**Gegeven vermeldingen:**

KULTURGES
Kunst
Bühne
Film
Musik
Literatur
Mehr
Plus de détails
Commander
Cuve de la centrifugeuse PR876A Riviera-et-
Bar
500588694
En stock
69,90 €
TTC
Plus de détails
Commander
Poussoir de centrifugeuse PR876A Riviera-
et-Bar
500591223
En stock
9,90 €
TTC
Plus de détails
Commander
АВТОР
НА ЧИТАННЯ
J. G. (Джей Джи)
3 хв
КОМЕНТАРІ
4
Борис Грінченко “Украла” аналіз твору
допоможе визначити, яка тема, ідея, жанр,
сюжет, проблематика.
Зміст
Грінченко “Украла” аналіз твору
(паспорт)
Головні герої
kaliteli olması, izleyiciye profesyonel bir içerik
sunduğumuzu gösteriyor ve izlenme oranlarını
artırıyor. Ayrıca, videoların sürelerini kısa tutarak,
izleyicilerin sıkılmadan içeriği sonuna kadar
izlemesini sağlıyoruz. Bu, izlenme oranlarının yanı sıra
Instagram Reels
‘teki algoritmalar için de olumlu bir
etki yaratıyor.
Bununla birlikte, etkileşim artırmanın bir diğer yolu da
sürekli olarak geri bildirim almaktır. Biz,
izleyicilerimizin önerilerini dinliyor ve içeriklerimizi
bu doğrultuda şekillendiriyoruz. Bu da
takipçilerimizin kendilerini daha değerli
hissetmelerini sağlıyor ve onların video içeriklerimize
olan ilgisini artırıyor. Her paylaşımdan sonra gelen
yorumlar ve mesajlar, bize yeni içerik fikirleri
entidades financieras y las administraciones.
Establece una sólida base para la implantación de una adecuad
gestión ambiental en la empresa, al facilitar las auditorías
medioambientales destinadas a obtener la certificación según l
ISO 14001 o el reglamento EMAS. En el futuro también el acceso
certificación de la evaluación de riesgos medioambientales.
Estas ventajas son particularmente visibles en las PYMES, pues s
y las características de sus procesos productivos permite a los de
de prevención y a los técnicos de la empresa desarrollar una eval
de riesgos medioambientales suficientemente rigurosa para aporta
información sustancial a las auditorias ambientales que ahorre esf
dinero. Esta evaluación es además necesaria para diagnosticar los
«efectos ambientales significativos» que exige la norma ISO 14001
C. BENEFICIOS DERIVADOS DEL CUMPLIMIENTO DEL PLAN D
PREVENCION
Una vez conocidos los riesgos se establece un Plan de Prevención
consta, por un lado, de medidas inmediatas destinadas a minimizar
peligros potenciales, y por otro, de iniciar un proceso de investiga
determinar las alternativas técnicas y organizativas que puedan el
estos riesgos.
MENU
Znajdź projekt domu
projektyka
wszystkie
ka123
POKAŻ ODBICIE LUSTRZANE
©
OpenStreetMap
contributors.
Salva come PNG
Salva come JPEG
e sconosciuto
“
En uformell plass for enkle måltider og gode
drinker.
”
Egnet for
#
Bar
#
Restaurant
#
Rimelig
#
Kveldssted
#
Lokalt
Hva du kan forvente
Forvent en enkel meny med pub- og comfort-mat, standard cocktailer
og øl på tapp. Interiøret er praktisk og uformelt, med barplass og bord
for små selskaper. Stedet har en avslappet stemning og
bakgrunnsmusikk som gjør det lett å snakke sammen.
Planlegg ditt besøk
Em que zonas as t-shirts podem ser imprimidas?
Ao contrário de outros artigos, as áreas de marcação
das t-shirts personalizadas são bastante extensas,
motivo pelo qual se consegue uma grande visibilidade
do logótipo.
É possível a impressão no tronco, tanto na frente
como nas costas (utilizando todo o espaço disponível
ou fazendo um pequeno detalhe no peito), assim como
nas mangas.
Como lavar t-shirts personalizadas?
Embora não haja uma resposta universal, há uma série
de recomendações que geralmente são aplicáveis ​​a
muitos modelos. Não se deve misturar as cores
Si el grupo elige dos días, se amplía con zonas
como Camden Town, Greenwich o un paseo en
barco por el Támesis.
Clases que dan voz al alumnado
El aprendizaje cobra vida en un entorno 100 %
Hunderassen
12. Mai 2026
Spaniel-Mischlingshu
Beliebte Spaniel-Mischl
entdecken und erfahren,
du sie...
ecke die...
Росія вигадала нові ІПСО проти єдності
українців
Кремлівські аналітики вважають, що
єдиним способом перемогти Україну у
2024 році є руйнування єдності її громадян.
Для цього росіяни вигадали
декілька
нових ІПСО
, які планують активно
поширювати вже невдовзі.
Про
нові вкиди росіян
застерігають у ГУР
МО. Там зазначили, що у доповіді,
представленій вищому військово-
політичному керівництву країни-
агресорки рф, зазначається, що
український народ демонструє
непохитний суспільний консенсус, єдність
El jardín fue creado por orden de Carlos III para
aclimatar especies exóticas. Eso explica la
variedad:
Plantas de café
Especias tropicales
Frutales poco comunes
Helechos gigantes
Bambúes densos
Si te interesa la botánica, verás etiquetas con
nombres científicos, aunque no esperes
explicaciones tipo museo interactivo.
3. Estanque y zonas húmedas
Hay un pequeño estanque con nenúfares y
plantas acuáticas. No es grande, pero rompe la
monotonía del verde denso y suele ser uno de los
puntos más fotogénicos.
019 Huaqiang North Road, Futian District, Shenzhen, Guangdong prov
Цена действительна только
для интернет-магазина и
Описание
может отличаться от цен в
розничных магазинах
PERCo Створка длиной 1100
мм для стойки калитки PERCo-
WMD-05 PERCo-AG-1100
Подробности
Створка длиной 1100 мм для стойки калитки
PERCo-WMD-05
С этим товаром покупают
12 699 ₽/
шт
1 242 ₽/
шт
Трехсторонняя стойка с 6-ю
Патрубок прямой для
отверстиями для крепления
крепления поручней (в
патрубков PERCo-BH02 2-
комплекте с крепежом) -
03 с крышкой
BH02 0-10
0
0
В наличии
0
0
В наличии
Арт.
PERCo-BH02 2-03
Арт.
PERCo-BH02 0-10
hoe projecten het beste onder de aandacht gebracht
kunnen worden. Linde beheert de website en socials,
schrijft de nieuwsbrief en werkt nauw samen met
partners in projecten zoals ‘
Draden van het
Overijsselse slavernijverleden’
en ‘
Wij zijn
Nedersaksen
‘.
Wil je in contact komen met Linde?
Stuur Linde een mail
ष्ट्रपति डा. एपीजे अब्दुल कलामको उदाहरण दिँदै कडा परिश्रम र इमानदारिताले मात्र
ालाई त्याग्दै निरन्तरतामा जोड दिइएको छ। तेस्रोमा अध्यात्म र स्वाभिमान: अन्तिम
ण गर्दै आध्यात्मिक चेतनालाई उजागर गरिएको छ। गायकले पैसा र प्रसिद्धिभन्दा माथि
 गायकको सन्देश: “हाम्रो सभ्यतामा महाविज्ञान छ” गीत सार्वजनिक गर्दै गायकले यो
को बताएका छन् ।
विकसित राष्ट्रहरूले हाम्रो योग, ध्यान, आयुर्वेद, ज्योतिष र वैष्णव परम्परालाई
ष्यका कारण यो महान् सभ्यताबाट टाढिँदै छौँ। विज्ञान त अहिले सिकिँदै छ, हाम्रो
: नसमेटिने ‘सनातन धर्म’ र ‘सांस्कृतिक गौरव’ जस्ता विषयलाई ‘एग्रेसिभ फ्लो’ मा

**Opdracht:**
Wil je alle regels uit de vermeldingen hierboven teken voor teken dupliceren?

**Resultaat:**
KULTURGES
Kunst
Bühne
Film
Musik
Literatur
Mehr
Plus de détails
Commander
Cuve de la centrifugeuse PR876A Riviera-et-
Bar
500588694
En stock
69,90 €
TTC
Plus de détails
Commander
Poussoir de centrifugeuse PR876A Riviera-
et-Bar
500591223
En stock
9,90 €
TTC
Plus de détails
Commander
АВТОР
НА ЧИТАННЯ
J. G. (Джей Джи)
3 хв
КОМЕНТАРІ
4
Борис Грінченко “Украла” аналіз твору
допоможе визначити, яка тема, ідея, жанр,
сюжет, проблематика.
Зміст
Грінченко “Украла” аналіз твору
(паспорт)
Головні герої
kaliteli olması, izleyiciye profesyonel bir içerik
sunduğumuzu gösteriyor ve izlenme oranlarını
artırıyor. Ayrıca, videoların sürelerini kısa tutarak,
izleyicilerin sıkılmadan içeriği sonuna kadar
izlemesini sağlıyoruz. Bu, izlenme oranlarının yanı sıra
Instagram Reels
‘teki algoritmalar için de olumlu bir
etki yaratıyor.
Bununla birlikte, etkileşim artırmanın bir diğer yolu da
sürekli olarak geri bildirim almaktır. Biz,
izleyicilerimizin önerilerini dinliyor ve içeriklerimizi
bu doğrultuda şekillendiriyoruz. Bu da
takipçilerimizin kendilerini daha değerli
hissetmelerini sağlıyor ve onların video içeriklerimize
olan ilgisini artırıyor. Her paylaşımdan sonra gelen
yorumlar ve mesajlar, bize yeni içerik fikirleri
entidades financieras y las administraciones.
Establece una sólida base para la implantación de una adecuad
gestión ambiental en la empresa, al facilitar las auditorías
medioambientales destinadas a obtener la certificación según l
ISO 14001 o el reglamento EMAS. En el futuro también el acceso
certificación de la evaluación de riesgos medioambientales.
Estas ventajas son particularmente visibles en las PYMES, pues s
y las características de sus procesos productivos permite a los de
de prevención y a los técnicos de la empresa desarrollar una eval
de riesgos medioambientales suficientemente rigurosa para aporta
información sustancial a las auditorias ambientales que ahorre esf
dinero. Esta evaluación es además necesaria para diagnosticar los
«efectos ambientales significativos» que exige la norma ISO 14001
C. BENEFICIOS DERIVADOS DEL CUMPLIMIENTO DEL PLAN D
PREVENCION
Una vez conocidos los riesgos se establece un Plan de Prevención
consta, por un lado, de medidas inmediatas destinadas a minimizar
peligros potenciales, y por otro, de iniciar un proceso de investiga
determinar las alternativas técnicas y organizativas que puedan el
estos riesgos.
MENU
Znajdź projekt domu
projektyka
wszystkie
ka123
POKAŻ ODBICIE LUSTRZANE
©
OpenStreetMap
contributors.
Salva come PNG
Salva come JPEG
e sconosciuto
“
En uformell plass for enkle måltider og gode
drinker.
”
Egnet for
#
Bar
#
Restaurant
#
Rimelig
#
Kveldssted
#
Lokalt
Hva du kan forvente
Forvent en enkel meny med pub- og comfort-mat, standard cocktailer
og øl på tapp. Interiøret er praktisk og uformelt, med barplass og bord
for små selskaper. Stedet har en avslappet stemning og
bakgrunnsmusikk som gjør det lett å snakke sammen.
Planlegg ditt besøk
Em que zonas as t-shirts podem ser imprimidas?
Ao contrário de outros artigos, as áreas de marcação
das t-shirts personalizadas são bastante extensas,
motivo pelo qual se consegue uma grande visibilidade
do logótipo.
É possível a impressão no tronco, tanto na frente
como nas costas (utilizando todo o espaço disponível
ou fazendo um pequeno detalhe no peito), assim como
nas mangas.
Como lavar t-shirts personalizadas?
Embora não haja uma resposta universal, há uma série
de recomendações que geralmente são aplicáveis ​​a
muitos modelos. Não se deve misturar as cores
Si el grupo elige dos días, se amplía con zonas
como Camden Town, Greenwich o un paseo en
barco por el Támesis.
Clases que dan voz al alumnado
El aprendizaje cobra vida en un entorno 100 %
Hunderassen
12. Mai 2026
Spaniel-Mischlingshu
Beliebte Spaniel-Mischl
entdecken und erfahren,
du sie...
ecke die...
Росія вигадала нові ІПСО проти єдності
українців
Кремлівські аналітики вважають, що
єдиним способом перемогти Україну у
2024 році є руйнування єдності її громадян.
Для цього росіяни вигадали
декілька
нових ІПСО
, які планують активно
поширювати вже невдовзі.
Про
нові вкиди росіян
застерігають у ГУР
МО. Там зазначили, що у доповіді,
представленій вищому військово-
політичному керівництву країни-
агресорки рф, зазначається, що
український народ демонструє
непохитний суспільний консенсус, єдність
El jardín fue creado por orden de Carlos III para
aclimatar especies exóticas. Eso explica la
variedad:
Plantas de café
Especias tropicales
Frutales poco comunes
Helechos gigantes
Bambúes densos
Si te interesa la botánica, verás etiquetas con
nombres científicos, aunque no esperes
explicaciones tipo museo interactivo.
3. Estanque y zonas húmedas
Hay un pequeño estanque con nenúfares y
plantas acuáticas. No es grande, pero rompe la
monotonía del verde denso y suele ser uno de los
puntos más fotogénicos.
019 Huaqiang North Road, Futian District, Shenzhen, Guangdong prov
Цена действительна только
для интернет-магазина и
Описание
может отличаться от цен в
розничных магазинах
PERCo Створка длиной 1100
мм для стойки калитки PERCo-
WMD-05 PERCo-AG-1100
Подробности
Створка длиной 1100 мм для стойки калитки
PERCo-WMD-05
С этим товаром покупают
12 699 ₽/
шт
1 242 ₽/
шт
Трехсторонняя стойка с 6-ю
Патрубок прямой для
отверстиями для крепления
крепления поручней (в
патрубков PERCo-BH02 2-
комплекте с крепежом) -
03 с крышкой
BH02 0-10
0
0
В наличии
0
0
В наличии
Арт.
PERCo-BH02 2-03
Арт.
PERCo-BH02 0-10
hoe projecten het beste onder de aandacht gebracht
kunnen worden. Linde beheert de website en socials,
schrijft de nieuwsbrief en werkt nauw samen met
partners in projecten zoals ‘
Draden van het
Overijsselse slavernijverleden’
en ‘
Wij zijn
Nedersaksen
‘.
Wil je in contact komen met Linde?
Stuur Linde een mail
ष्ट्रपति डा. एपीजे अब्दुल कलामको उदाहरण दिँदै कडा परिश्रम र इमानदारिताले मात्र
ालाई त्याग्दै निरन्तरतामा जोड दिइएको छ। तेस्रोमा अध्यात्म र स्वाभिमान: अन्तिम
ण गर्दै आध्यात्मिक चेतनालाई उजागर गरिएको छ। गायकले पैसा र प्रसिद्धिभन्दा माथि
 गायकको सन्देश: “हाम्रो सभ्यतामा महाविज्ञान छ” गीत सार्वजनिक गर्दै गायकले यो
को बताएका छन् ।
विकसित राष्ट्रहरूले हाम्रो योग, ध्यान, आयुर्वेद, ज्योतिष र वैष्णव परम्परालाई
ष्यका कारण यो महान् सभ्यताबाट टाढिँदै छौँ। विज्ञान त अहिले सिकिँदै छ, हाम्रो
: नसमेटिने ‘सनातन धर्म’ र ‘सांस्कृतिक गौरव’ जस्ता विषयलाई ‘एग्रेसिभ फ्लो’ मा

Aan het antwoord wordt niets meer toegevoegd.